It’s all over the news: Cybertrucks are rusting and folks are mad. Me? I’m surprised they are surprised. If you own a stainless steel fork or knife and a dishwasher, rusty bits on stainless steel should be familiar. But why does it happen? Isn’t stainless steel… well… stainless? Not quite.
One of the benefits of co-owning a materials engineering company is: not only do I own a stainless steak knife, I also own an electron microscope I can put the knife in. Let’s dive 3,000 X into a rust spot and do a little energy dispersive x-ray spectroscopy while we’re at it.
First things first: What is stainless steel? It’s steel that’s been alloyed with other elements to reduce corrosion, the most important of which is chromium. (Cr doesn’t just inhibit corrosion, it also increases the hardness of the alloy.) Depending on the alloy, molybdenum, nickel, manganese, and others can be blended into the mix as well.

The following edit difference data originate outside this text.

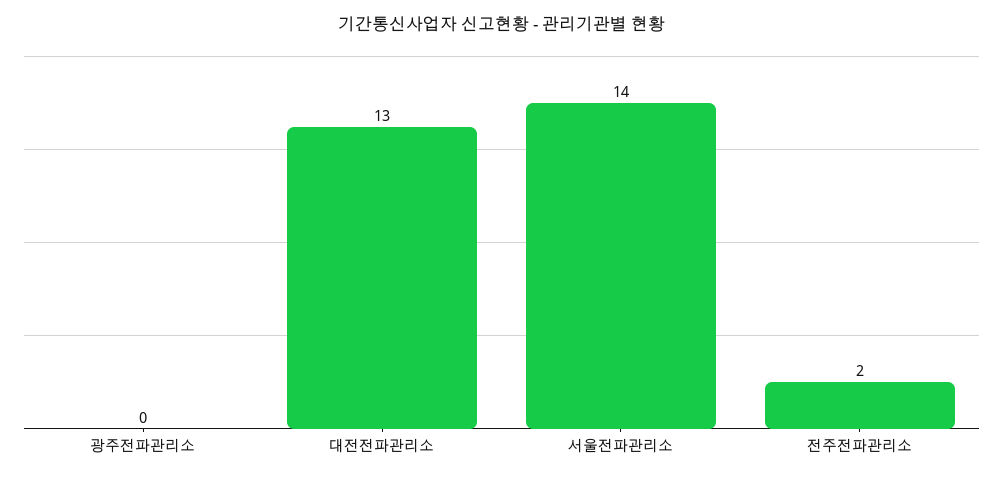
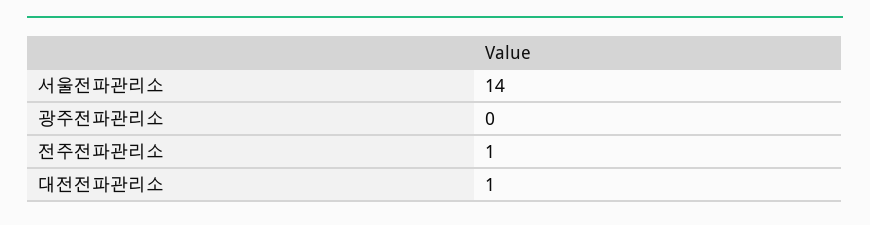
  {
    "광주전파관리소": 0,
-   "대전전파관리소": 13,
+   "대전전파관리소": 1,
    "서울전파관리소": 14,
-   "전주전파관리소": 2
+   "전주전파관리소": 1
  }

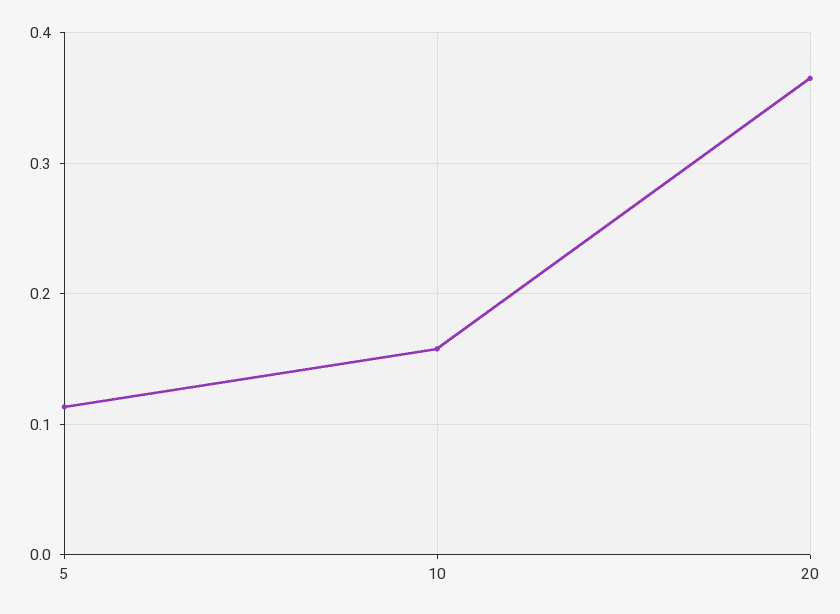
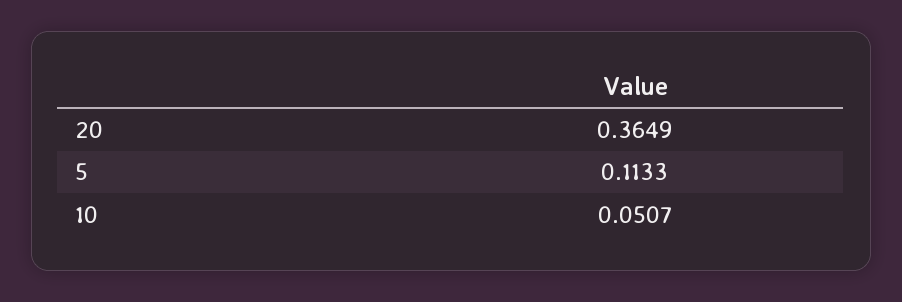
  {
    "5": 0.1133,
-   "10": 0.16,
+   "10": 0.0507,
    "20": 0.3649
  }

The mix is the essential part here. Making an alloy is like making a cake. No mater how long you let the Kitchen Aid beat your batter, you’ll still see clumps of something in there. And so it is with a metal alloy. Whether we’re talking some cheap and undisclosed alloy in your $0.99 Wallmart fork, or an expensive 904L stainless steel alloy, there will be clumps in the batter.
What alloy does Tesla use? We don’t know for sure, but it sounds like it’s 301 stainless. Tesla says it’s a “custom alloy” but that doesn’t mean much. All it means is “hey, I asked for 11.05% Cr instead of their stock 11.04% Cr alloy.” Anyway, 301 stainless is more ductile tharesistantn more corrosion resistant alloys which makes it easier to form into body panels.

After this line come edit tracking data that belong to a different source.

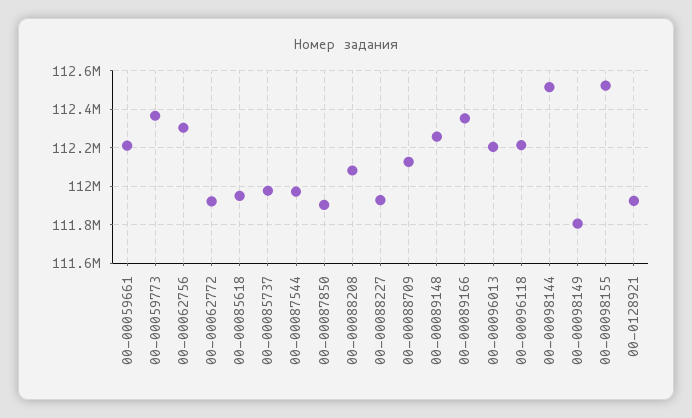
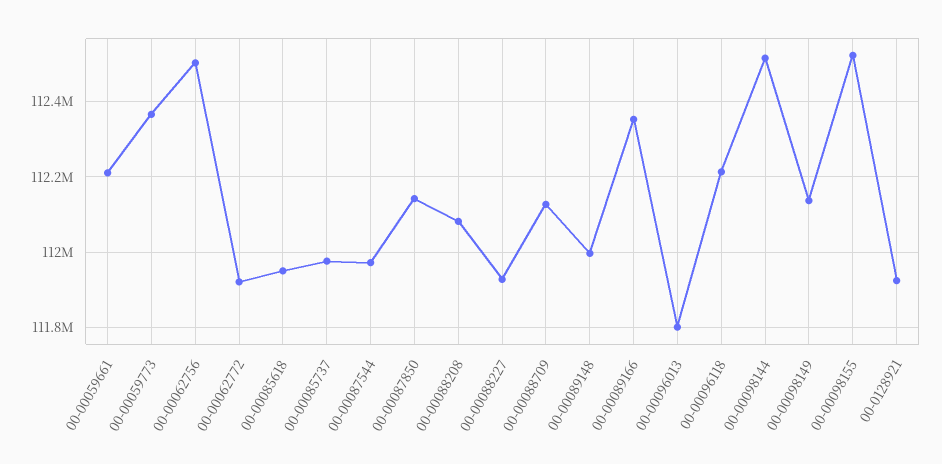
  {
    "00-00059661": 112220000,
    "00-00059773": 112360000,
-   "00-00062756": 112300000,
+   "00-00062756": 112500000,
    "00-00062772": 111920000,
    "00-00085618": 111960000,
    "00-00085737": 111980000,
    "00-00087544": 111980000,
-   "00-00087850": 111900000,
+   "00-00087850": 112140000,
    "00-00088208": 112080000,
    "00-00088227": 111920000,
    "00-00088709": 112120000,
-   "00-00089148": 112250000,
+   "00-00089148": 112000000,
    "00-00089166": 112360000,
-   "00-00096013": 112200000,
+   "00-00096013": 111800000,
    "00-00096118": 112220000,
    "00-00098144": 112520000,
-   "00-00098149": 111800000,
+   "00-00098149": 112140000,
    "00-00098155": 112520000,
    "00-0128921": 111920000
  }

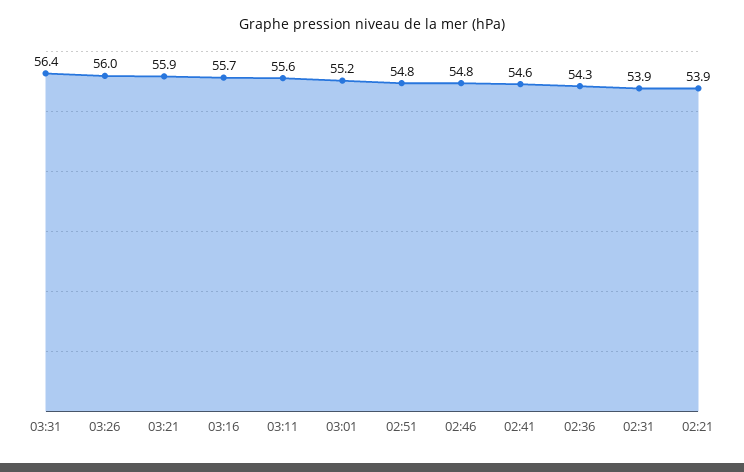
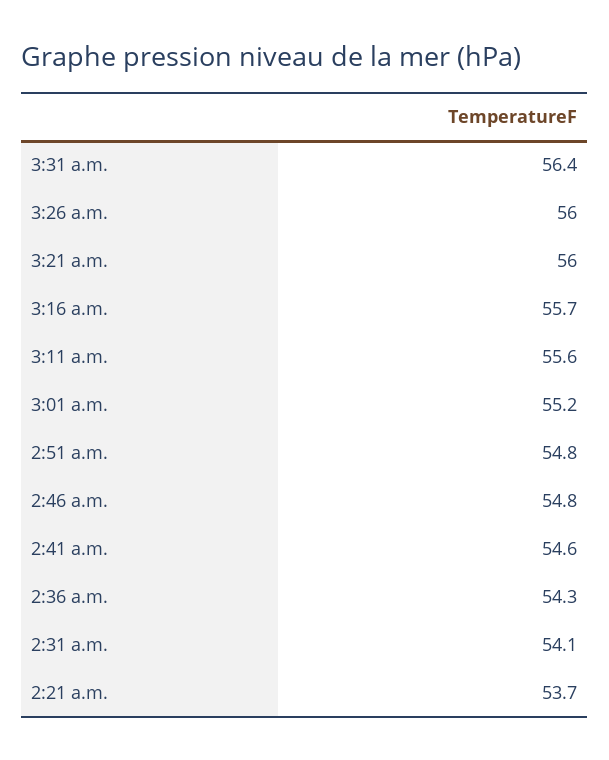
  {
    "03:31": 56.4,
    "03:26": 56,
-   "03:21": 55.9,
+   "03:21": 56,
    "03:16": 55.7,
    "03:11": 55.6,
    "03:01": 55.2,
    "02:51": 54.8,
    "02:46": 54.8,
    "02:41": 54.6,
    "02:36": 54.3,
-   "02:31": 53.9,
+   "02:31": 54.1,
-   "02:21": 53.9
+   "02:21": 53.7
  }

Let’s get to the knife. Why a knife? Because I don’t have a Cybertruck to cut up, and a Tesla wouldn’t fit in my SEM anyway. (SEM stands for Scanning Electron Microscope in case you’re wondering.) As you can see in the first image taken by a stereo optical microscope, there’s a visible rust spot on this steak knife as well as some small black spots, that’s where a “blob” of iron oxidized. Since this was a cheap knife, the blob is easily seen at just 29 X in the SEM. You can see that there are actually voids where the iron oxidized and fell off.
What’s magical about stainless steel however is that this isn’t really a functional problem because unlike a regular steel alloy, the corrosion will generally not progress further. Beyond this area (where the alloying materials were not well blended), the chromium oxidizes (in the area where it is well blended) and creates a passivating layer of chromium oxide to protect the underlying surface from rusting.

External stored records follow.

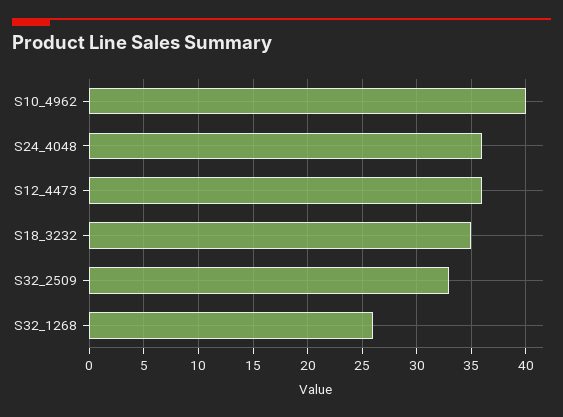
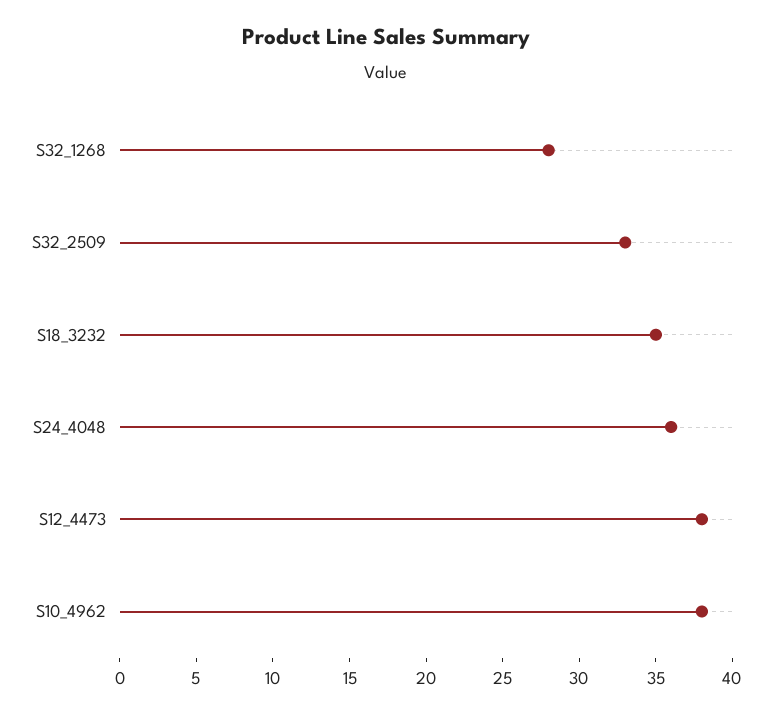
  {
-   "S10_4962": 40,
+   "S10_4962": 38,
    "S24_4048": 36,
-   "S12_4473": 36,
+   "S12_4473": 38,
    "S18_3232": 35,
    "S32_2509": 33,
-   "S32_1268": 26
+   "S32_1268": 28
  }

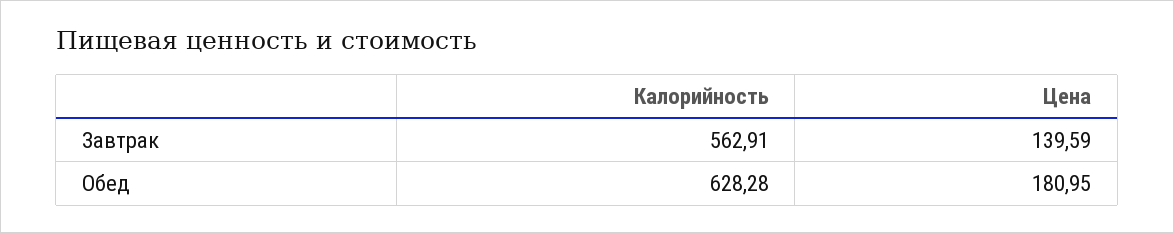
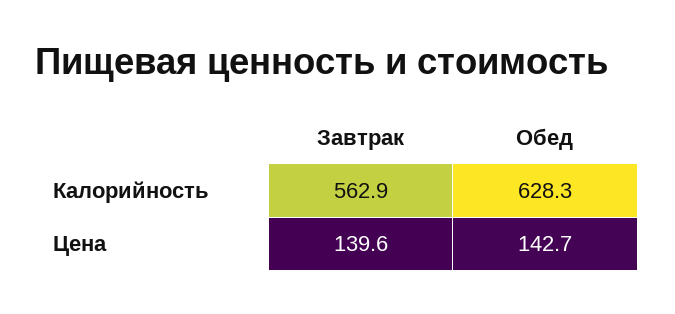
  {
    "Калорийность": {
      "Завтрак": 562.91,
      "Обед": 628.28
    },
    "Цена": {
      "Завтрак": 139.59,
-     "Обед": 180.95
+     "Обед": 142.7
    }
  }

Moving on to the photo that looks like a blackhead from your worst nightmares, this is classic stainless steel pitting. Basically the chlorides in dishwasher detergent strip the protective oxide layer off the stainless steel allowing the corrosion to travel ever deeper down the rabbit hole. In the multi-color image you can see the high presence of oxides (orange) and the absence of iron (teal) and reduced presence of chromium (red).
So what do you do about it if you have a Cybertruck? That depends on your goal. If you want to prevent it, you need to make sure you don’t expose the stainless steel to salts, acids, bleach, etc. Adding a protective layer like a clear wrap will also help. A thin layer of a light oil-based product would also not be the worst idea as it will create a hydrophobic barrier.
What about scrubbing it? Well, that’s what this knife has been through which is why in the “black head” photo you’ll see the crazy stripes, those are fine scratches on the surface where it’s been scrubbed with a green Scotchbrite. While this will remove the visible corrosion from the surface, it won’t fix the issue and long term pitting and corrosion will still occur until the iron has been consumed, or something else pasivates the oxidation or coats the surface (like the chromium oxide).